FDA Approves First Gram-Negative Antibiotic in over 15 years for Over Hospital-Acquired Pneumonia
Allergan plc’s supplemental New Drug Application (sNDA) has now been approved by the USFDA to expand the approved use of Avycaz (ceftazidime and avibactam).
It is to include the treatment of hospital-acquired bacterial pneumonia and ventilator-associated bacterial pneumonia (HABP/VABP) caused by the following susceptible Gram-negative microorganisms: Klebsiella pneumoniae, Enterobacter cloacae, Escherichia coli, Serratia marcescens, Proteus mirabilis, Pseudomonas aeruginosa, and Haemophilus influenzae in patients 18 years of age or older.
Hospital-acquired bacterial pneumonia (HABP) and ventilator-associated bacterial pneumonia (VABP) are serious bacterial infections that occur in hospitalized patients, which are associated with critically ill and vulnerable populations. The economic burden associated with HABP/VABP is significant. These infections are associated with increased healthcare costs, high morbidity and mortality, and lengthened hospital stays.
The Dublin-based drugmaker said that this expanded use is based on positive results from a pivotal Phase 3 study evaluating the efficacy and safety of AVYCAZ for the treatment of adult patients with HABP/VABP.
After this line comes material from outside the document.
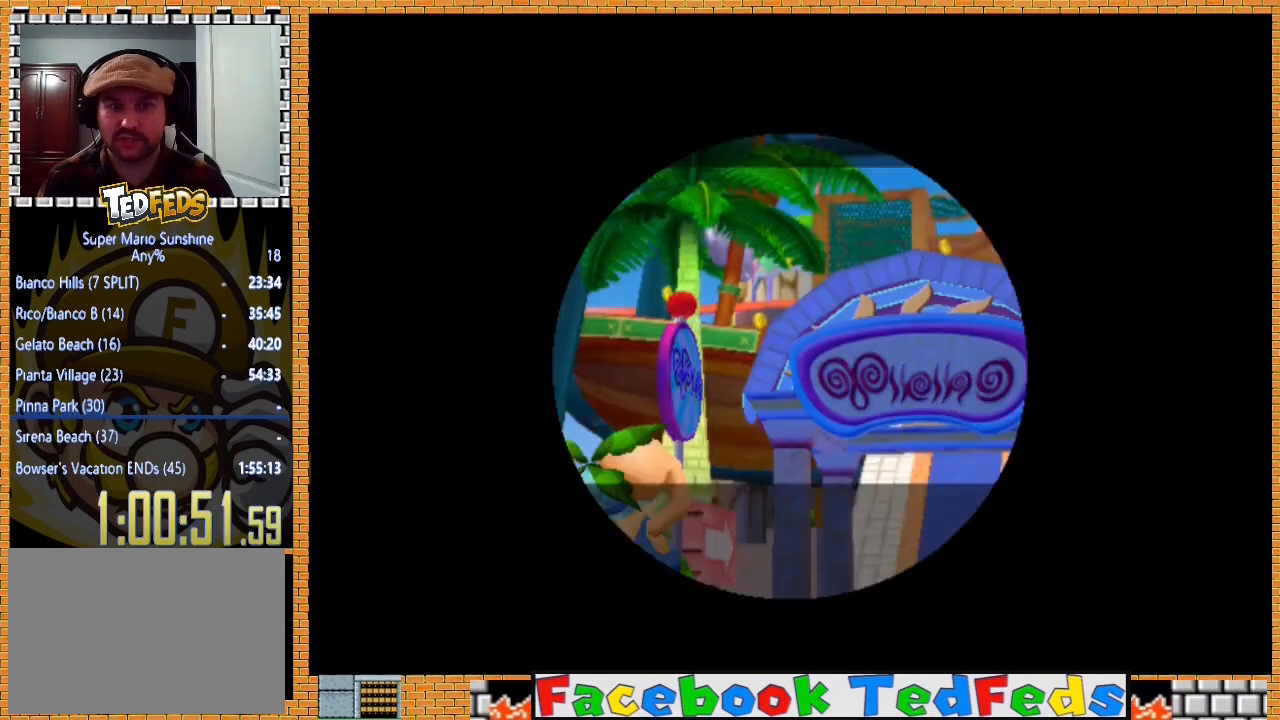
{"buttons": [], "left_stick": "center", "right_stick": "center", "events": [[100, "A", "up"], [133, "A", "down"], [233, "A", "up"]]}
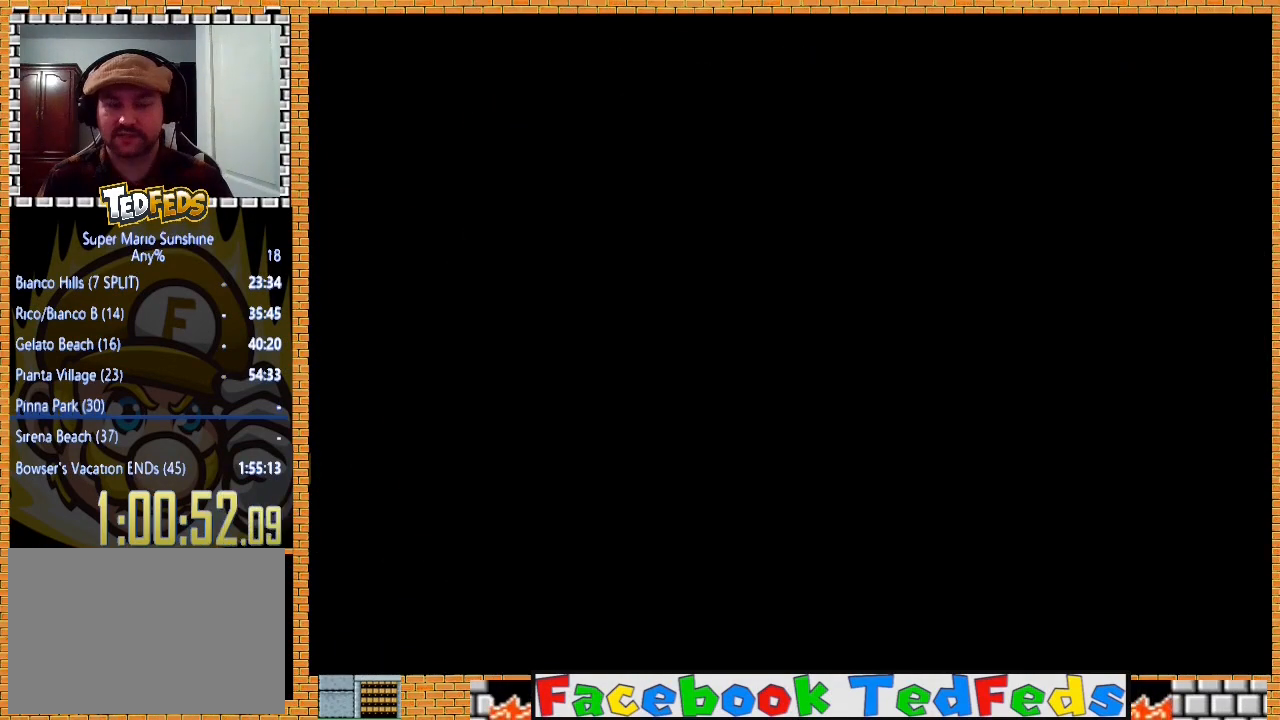
{"buttons": [], "left_stick": "up-right", "right_stick": "center", "events": [[33, "left_stick", "up-right"]]}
In Trial 1, known as RECAPTURE, AVYCAZ was non-inferior to doripenem with regard to both primary endpoints. In Trial 2, known as REPRISE, AVYCAZ demonstrated a higher combined clinical and microbiological cure rate vs. best available therapy (BAT), including meropenem , imipenem , doripenem , and colistin . Additionally, both trials included a subset of patients with infections caused by pathogens producing certain ESBL groups and AmpC beta-lactamases in which the clinical and microbiological cure rates were similar to the overall results.
Certain types of Gram-negative bacteria have become increasingly resistant to available antibiotics, resulting in increased illness and death as well as contributing to escalating healthcare costs. New strategies to fight these challenging infections have been long-awaited by the medical community.
David Nicholson, Chief Research and Development Officer, Allergan, said: “Healthcare providers in the U.S. have not had access to a new treatment option for patients with HABP/VABP due to Gram-negative bacteria in over 15 years. Gram-negative pathogens are some of the most pressing antibiotic resistance threats and cause more than 40,000 resistant infections in the U.S. annually. Today’s action by the FDA is further evidence of Allergan’s commitment to improving outcomes and meeting critical needs in patients with life-threatening infectious diseases.”
“Clinical efficacy along with patient safety are critical priorities to clinicians managing serious Gram-negative bacterial infections. We are thrilled to have a new option available to treat HABP/VABP, some of the most challenging Gram-negative infections in the hospital setting,” said Jose Vazquez, M.D., FIDSA, Division Chief and Professor of Medicine Infectious Diseases, Medical College of Georgia/Augusta University, Augusta, GA.